Saturday, April 02, 2016

Sozialdemokratische Vollpfosten (II): Genosse Stegner ordnet die Welt

Der Bundeskanzlerin fällt es gegenwärtig schwer, ihren Pakt mit dem türkischen Präsidenten höchstselbst zu verteidigen. Es ist auch nicht leicht, öffentlich zu einem Partner zu stehen, der mit seiner Armee in Teilen des eigenen Landes Krieg gegen eigene Bürger führt, der Zeitungsredaktionen besetzen und Kirchen enteignen lässt, der missliebige Journalisten vor Gericht stellt und das Verfassungsgericht rügt, weil es Kritiker von ihm aus dem Gefängnis entlassen hat. Wie nennt man einen Verbündeten, der Zeitungsredaktionen besetzen lässt und dessen Außenministerium einen Botschafter einbestellen muss, um in von Deutschland die Zensur einer Erdogan-Satire zu verlangen? Die Kanzlerin schweigt.
Aber sie hat einen eifrigen Unterstützer: Ralf Stegner, der wortgewaltige stellvertretende SPD-Vorsitzende. Er bekennt sich dazu, dass er Merkels Türkei-Kurs unterstützt: „Wir haben es mit einem schwierigen Partner zu tun, der vieles macht, was einem nicht gefallen kann“, sagte Stegner jetzt der Deutschen Presse-Agentur. „Aber ohne Einigung mit der Türkei wird es nicht möglich sein, in der Flüchtlingsfrage eine europäische Lösung hinzubekommen.“[1]

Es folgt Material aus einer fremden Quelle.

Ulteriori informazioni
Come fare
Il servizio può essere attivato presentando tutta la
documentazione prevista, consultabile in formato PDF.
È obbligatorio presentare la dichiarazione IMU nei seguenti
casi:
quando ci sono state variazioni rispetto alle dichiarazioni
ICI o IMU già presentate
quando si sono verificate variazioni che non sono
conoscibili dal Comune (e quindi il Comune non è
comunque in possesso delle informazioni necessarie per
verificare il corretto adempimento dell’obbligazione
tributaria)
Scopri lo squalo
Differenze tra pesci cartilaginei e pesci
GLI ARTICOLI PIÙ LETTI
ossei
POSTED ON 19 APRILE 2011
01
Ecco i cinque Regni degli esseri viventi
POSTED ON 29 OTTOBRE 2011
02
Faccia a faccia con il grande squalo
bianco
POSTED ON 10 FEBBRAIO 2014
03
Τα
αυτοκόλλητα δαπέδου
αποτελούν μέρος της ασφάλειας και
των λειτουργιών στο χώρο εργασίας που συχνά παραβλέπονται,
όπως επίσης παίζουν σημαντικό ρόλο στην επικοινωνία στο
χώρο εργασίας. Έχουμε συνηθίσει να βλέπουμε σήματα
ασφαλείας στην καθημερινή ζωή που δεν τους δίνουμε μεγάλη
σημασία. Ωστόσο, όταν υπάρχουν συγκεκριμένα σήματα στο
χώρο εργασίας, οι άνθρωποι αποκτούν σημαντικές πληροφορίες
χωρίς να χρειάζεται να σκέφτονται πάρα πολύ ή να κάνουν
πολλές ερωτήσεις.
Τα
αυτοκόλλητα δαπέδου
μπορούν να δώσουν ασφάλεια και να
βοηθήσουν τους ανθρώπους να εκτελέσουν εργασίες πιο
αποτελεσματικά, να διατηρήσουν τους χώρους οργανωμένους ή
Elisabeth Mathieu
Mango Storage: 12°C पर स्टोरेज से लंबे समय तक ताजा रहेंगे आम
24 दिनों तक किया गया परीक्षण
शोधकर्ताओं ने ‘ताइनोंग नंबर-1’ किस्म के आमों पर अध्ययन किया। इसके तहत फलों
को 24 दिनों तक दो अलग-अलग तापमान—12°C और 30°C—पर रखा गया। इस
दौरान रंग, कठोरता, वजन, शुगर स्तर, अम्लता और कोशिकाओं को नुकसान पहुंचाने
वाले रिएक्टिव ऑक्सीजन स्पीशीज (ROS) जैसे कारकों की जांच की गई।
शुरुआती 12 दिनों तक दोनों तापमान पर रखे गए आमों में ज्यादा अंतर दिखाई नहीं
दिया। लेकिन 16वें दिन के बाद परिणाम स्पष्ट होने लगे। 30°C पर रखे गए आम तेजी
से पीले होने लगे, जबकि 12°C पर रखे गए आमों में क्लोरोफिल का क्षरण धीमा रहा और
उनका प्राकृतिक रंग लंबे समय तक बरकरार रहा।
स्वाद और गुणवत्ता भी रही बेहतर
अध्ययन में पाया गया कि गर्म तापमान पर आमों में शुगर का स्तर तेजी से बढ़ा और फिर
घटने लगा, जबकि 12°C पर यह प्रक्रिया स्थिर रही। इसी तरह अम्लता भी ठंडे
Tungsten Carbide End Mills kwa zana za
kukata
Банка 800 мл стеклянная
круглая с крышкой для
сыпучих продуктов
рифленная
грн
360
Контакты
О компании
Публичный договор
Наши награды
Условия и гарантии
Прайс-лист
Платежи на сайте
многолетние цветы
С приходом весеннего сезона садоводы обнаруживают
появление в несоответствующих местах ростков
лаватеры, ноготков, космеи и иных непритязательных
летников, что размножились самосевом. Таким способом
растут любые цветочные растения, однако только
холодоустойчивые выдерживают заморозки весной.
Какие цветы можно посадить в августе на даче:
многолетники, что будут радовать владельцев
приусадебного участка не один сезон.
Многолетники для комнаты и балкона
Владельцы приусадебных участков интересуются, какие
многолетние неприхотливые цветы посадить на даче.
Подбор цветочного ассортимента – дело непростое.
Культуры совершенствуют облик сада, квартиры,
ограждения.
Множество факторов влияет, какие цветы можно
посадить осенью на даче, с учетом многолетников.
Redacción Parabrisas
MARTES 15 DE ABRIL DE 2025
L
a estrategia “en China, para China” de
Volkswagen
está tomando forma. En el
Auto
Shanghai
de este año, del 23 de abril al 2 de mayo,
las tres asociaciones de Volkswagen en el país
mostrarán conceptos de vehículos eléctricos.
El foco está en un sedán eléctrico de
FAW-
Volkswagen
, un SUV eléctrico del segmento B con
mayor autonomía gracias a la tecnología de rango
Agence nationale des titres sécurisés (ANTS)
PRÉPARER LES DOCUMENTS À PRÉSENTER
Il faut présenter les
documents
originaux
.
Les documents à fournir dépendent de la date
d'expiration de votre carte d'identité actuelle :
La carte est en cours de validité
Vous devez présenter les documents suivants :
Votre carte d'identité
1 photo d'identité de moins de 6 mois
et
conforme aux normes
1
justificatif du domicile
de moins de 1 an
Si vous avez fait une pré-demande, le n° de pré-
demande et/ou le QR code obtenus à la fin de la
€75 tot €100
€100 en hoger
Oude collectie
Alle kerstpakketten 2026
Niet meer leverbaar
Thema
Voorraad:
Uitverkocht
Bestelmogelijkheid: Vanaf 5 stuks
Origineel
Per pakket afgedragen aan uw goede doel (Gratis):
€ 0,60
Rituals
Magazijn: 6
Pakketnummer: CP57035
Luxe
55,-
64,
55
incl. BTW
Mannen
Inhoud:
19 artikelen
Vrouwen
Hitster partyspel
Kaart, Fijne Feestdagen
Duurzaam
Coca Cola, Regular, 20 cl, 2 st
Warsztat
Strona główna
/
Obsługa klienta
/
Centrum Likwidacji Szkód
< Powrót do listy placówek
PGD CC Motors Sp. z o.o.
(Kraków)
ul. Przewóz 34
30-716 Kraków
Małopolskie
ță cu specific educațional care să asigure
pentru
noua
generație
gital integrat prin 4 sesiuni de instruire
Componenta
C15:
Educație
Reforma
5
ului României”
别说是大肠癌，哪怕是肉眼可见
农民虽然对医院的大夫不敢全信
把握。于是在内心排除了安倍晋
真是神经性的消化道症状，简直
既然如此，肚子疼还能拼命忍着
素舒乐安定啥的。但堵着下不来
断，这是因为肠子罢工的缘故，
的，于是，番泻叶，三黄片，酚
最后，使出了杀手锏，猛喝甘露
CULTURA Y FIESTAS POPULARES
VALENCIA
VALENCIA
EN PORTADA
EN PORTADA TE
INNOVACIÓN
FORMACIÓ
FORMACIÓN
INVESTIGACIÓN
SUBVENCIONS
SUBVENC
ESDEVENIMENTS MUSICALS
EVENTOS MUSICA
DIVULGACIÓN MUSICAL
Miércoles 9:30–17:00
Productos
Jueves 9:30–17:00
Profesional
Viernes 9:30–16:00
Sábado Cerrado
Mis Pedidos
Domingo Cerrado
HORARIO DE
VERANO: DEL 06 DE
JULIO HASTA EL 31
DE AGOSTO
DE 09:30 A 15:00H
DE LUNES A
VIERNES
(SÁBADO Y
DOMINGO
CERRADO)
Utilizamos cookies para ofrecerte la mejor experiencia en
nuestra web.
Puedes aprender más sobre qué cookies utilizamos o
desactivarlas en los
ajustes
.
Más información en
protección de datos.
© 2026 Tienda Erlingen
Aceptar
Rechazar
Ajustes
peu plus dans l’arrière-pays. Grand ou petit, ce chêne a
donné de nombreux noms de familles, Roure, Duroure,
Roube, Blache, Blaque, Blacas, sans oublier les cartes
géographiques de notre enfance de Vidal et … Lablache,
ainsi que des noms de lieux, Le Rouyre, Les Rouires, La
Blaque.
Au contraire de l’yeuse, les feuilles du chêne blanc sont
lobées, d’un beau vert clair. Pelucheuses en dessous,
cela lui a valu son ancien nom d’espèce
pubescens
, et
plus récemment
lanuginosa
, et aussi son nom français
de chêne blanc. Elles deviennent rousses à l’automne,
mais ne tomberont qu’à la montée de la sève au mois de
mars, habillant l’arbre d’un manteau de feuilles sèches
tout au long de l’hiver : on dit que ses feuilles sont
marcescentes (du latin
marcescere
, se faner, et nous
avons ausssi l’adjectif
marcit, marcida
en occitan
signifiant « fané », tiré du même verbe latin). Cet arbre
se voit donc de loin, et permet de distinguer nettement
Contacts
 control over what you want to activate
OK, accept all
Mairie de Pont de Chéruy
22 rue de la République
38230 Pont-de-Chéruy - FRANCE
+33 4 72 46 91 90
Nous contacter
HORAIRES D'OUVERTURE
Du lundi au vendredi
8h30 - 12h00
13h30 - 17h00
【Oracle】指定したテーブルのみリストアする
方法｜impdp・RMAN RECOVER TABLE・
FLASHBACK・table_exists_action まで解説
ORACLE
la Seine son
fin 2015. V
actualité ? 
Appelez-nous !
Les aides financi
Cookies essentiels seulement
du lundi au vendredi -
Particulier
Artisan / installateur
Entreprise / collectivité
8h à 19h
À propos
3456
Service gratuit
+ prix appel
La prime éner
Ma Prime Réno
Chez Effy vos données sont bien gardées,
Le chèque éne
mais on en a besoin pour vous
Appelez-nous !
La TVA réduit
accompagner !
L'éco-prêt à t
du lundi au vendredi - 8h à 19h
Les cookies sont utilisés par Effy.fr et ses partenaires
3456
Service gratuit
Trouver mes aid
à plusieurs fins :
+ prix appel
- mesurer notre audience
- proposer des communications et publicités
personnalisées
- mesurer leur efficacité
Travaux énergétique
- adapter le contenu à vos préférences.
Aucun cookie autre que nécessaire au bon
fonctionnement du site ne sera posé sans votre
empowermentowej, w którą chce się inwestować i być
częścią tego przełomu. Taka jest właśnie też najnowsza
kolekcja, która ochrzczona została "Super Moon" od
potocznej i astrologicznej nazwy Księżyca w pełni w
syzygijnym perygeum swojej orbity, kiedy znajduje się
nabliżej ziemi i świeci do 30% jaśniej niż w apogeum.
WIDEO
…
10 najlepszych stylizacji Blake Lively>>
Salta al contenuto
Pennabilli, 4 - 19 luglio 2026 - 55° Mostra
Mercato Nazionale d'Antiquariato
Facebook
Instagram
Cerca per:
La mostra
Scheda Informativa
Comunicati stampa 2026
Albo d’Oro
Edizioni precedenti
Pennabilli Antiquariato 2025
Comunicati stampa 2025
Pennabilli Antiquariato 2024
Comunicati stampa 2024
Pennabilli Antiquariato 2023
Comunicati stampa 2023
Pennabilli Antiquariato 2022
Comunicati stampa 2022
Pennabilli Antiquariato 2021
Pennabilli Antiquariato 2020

Genosse Stegner bleibt leider die Erklärung schuldig, warum die Europäer selbst keine europäische Lösung hinbekommen können, aber wer hinterfragt das schon. Viel bezeichnender ist der Ausflug ins Stegnersche Weltbild: „Den Umgang der Türkei mit Kurden und der Pressefreiheit muss man kritisch sehen, aber letzteres gilt auch für Ungarn und Polen — eine billige antitürkische Haltung sollten wir uns nicht leisten.“
Aha, die anderen sind also auch nicht besser? Ja, es ist Protest wert, wenn eine Regierung, wie derzeit in Polen, das Verfassungsgericht entmachten und den öffentlich-rechtlichen Rundfunk übernehmen will. Aber das ist doch etwas ganz Anderes als das Treiben des Möchtegern-Sultans in Ankara? Wenn Genosse Stegner das anders sieht, dann muss er über eine Menge Informationen verfügen, die ich nicht habe. Mir fällt gerade keine Zeitungsredaktion in Warschau oder Budapest ein, die mit Polizeigewalt von ihren Redakteuren befreit wurde. Habe ich vielleicht vergessen, dass in Polen und Ungarn Journalisten inhaftiert sind und vor Gericht stehen? Auch in welchen Heimatprovinzen polnisches oder ungarisches Militär gerade Ausgangssperre verhängt und ganze Straßenzüge zusammengeschossen hat, ist mir entgangen.